VOTO
Muitas vezes desejei ter nascido mulher.
Parece-me a única forma segura de ser plenamente humano.
Pense-se nos problemas - alimentar as crianças,
Manter a saia a boa altura e os lábios vermelhos,
Estar atenta ao calendário e ao último autocarro para voltar a casa,
Ser gentil para as dezenas de convidados na sala;
Ter de mudar de penteado e de nome
Pelo menos uma vez; aprender a aceitar as críticas;
Conseguir que o marido continue fiel, ocupar-se da casa
E de todas as coisas pelas quais deveria estar grata
- Votos e propostas, chocolates e lugares no comboio
Ou em que deveria ser perita - máquina de escrever, pó-de-arroz, caneta, diafragma, agulha, livro de cheques, tachos, cama.
Parece-me a única forma segura de enlouquecer.
Assim, porque quereria alguém ser mulher?
Será preferível ser-se o herói ou a vítima?
Será preferível vencer, seduzir e ler o jornal
Ou ser espancada, estar grávida e ter de pôr a mesa?
Nada é gratuito. Para pagar o preço
Não seria , afinal, mais simples não ter escolha?

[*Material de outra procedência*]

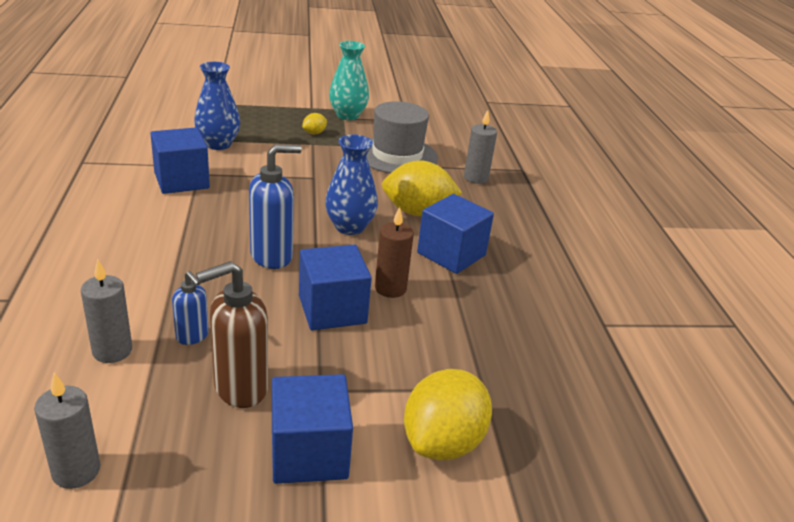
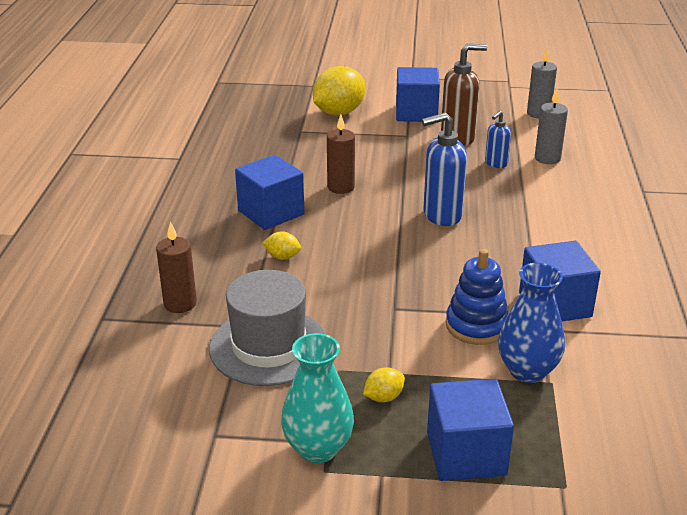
camera: 165 degrees left, 0 degrees up
blue soap dispenser [172,271,209,345] -> blue soap dispenser turned 105 degrees counterclockwise [485,111,511,168]
blue cube [299,244,372,330] -> blue cube moved to [427,379,514,481]
blue vase [325,135,378,235] -> none
yellow lemon [382,160,462,216] -> yellow lemon [263,231,301,260], size x0.45
grey candle [464,110,497,184] -> brown candle [156,222,197,313]
none -> blue stacking toy [446,249,509,345]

Só a doença, recorrente, inevitável,
Pode ensinar-nos o gosto do que é sentirmo-nos bem.
Homem algum jamais sentiu a sua filha rasgar
A carne que ele já tinha rasgado para depositar a sua semente.
Os homens conhecem a dor do nascimento através de uma espécie de teoria:
Homem algum foi protagonista da história,
Esteve a sangrar, exausto e dolorido,
Á espera dos pontos, do sono e de estar só,
Escutando, com o seio palpitante, o vagido hesitante
Ao lado da cama, que se torna contínuo com o despertar.

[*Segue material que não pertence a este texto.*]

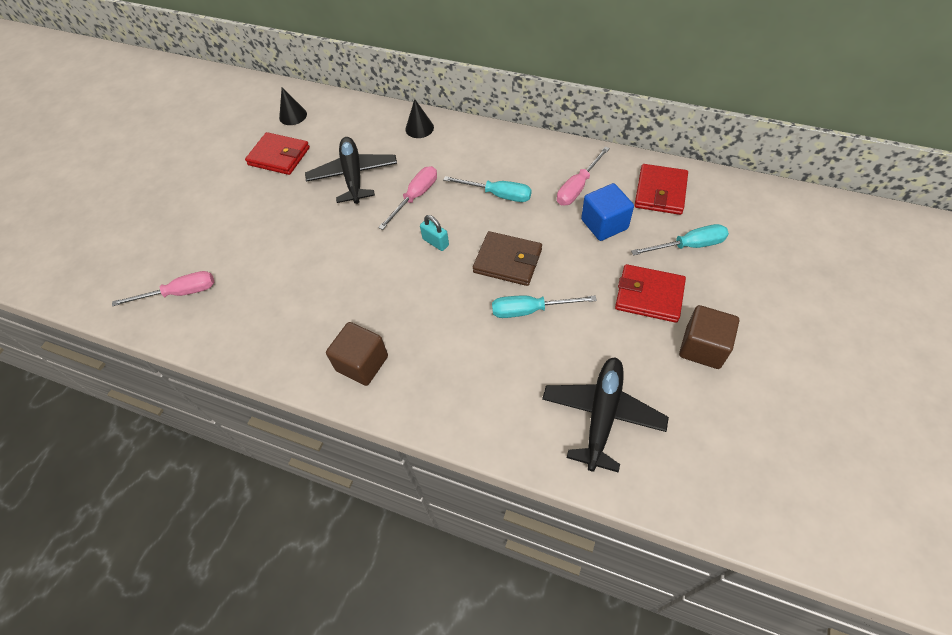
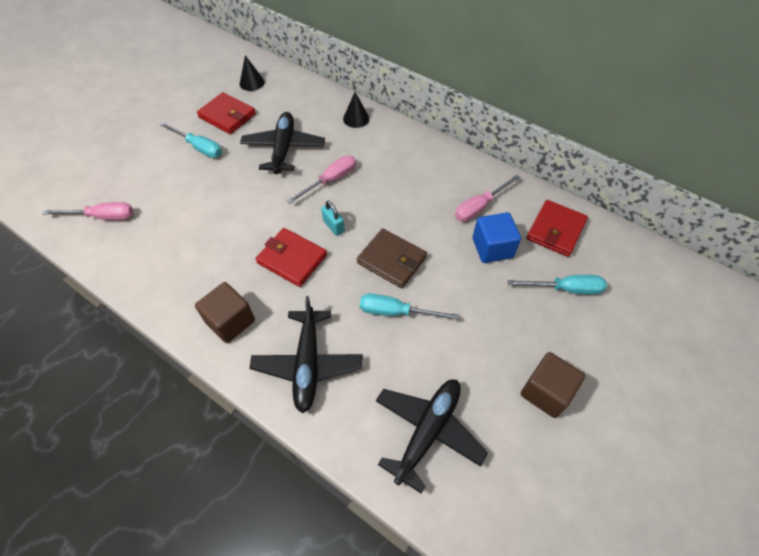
camera: 10 degrees right, 0 degrees up
turquoise screwdriver [443,176,532,202] -> turquoise screwdriver moved to [159,122,222,158]
red wallet [615,264,686,323] -> red wallet moved to [256,228,327,287]
none -> black plane [250,296,363,413]

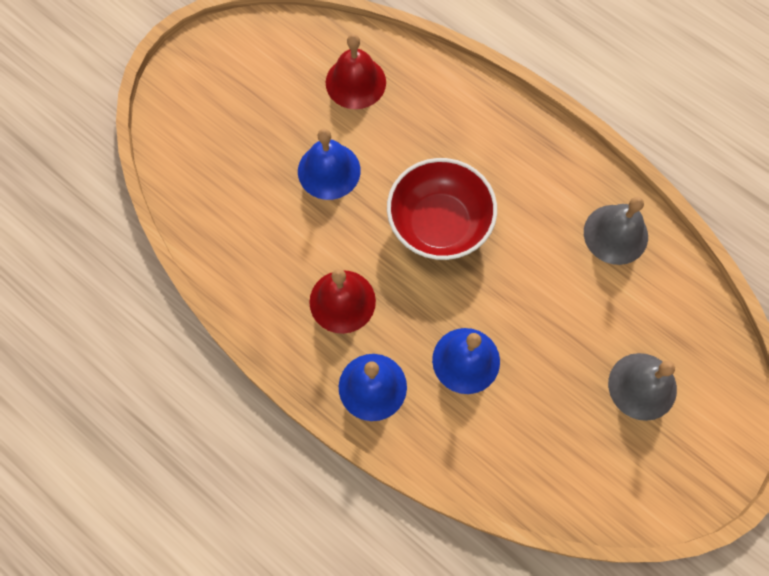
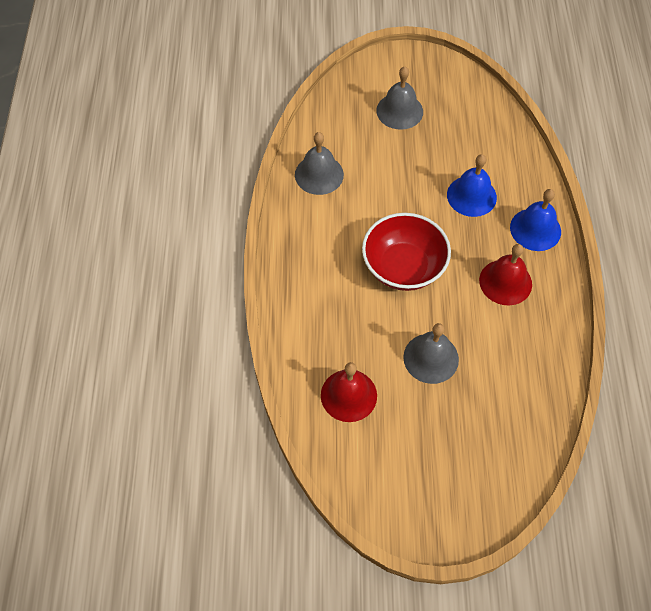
camera: 130 degrees left, 10 degrees down
blue bell [298,129,361,200] -> grey bell [403,323,459,384]

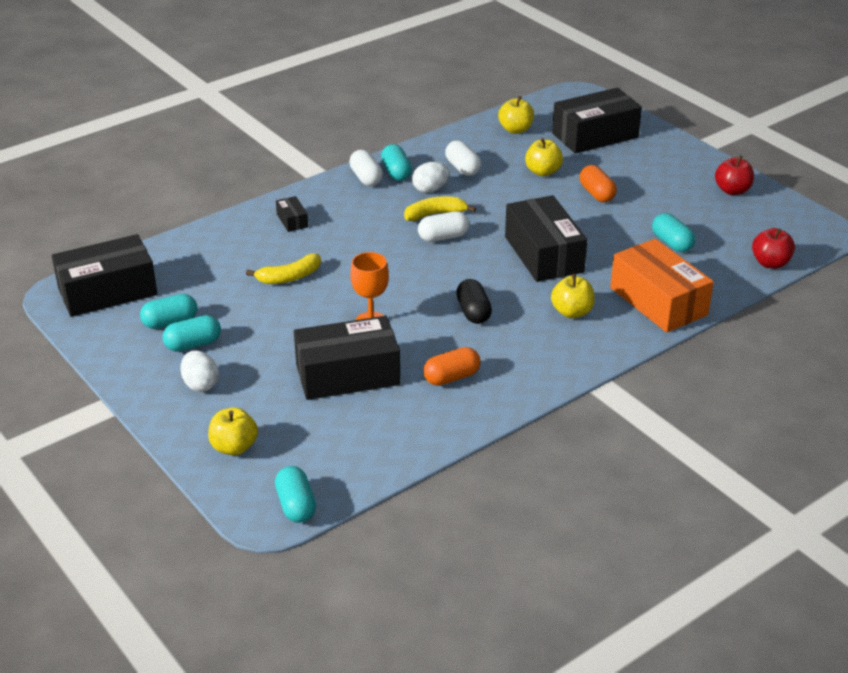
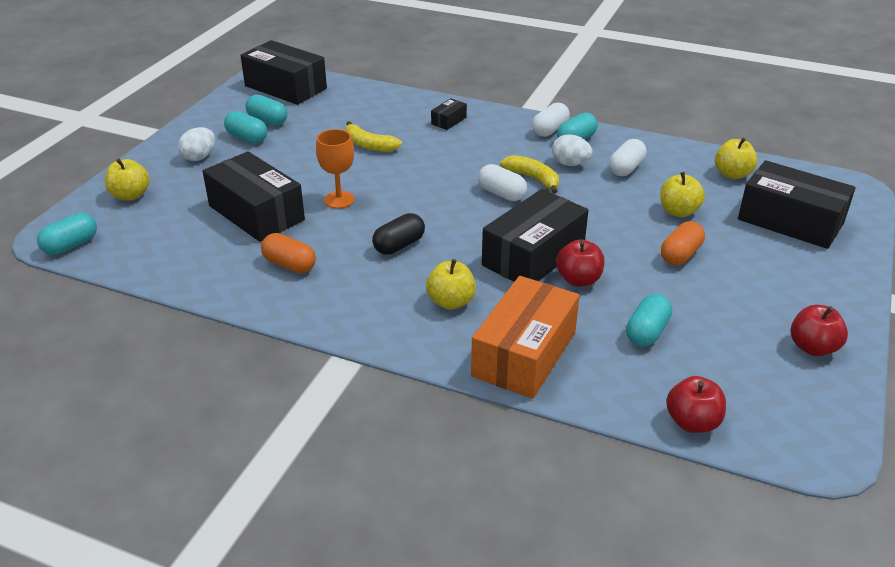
camera: 60 degrees right, 0 degrees up
none -> red apple [556,239,605,287]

É esse o preço. É esse o valor do amor.
Ele vai continuar a apertar-te o coração como secundinas.
Quer o escolhas , quer não, vais pagar e tornar a pagar.
Ao longo de toda a tua vida.
Nada é gratuito na terra.
LAURENCE LERNER
("SELVES", 1969)
NOTA: a ilustração é um quadro da pintora mexicana Frida Khalo, casada com Diego Rivera.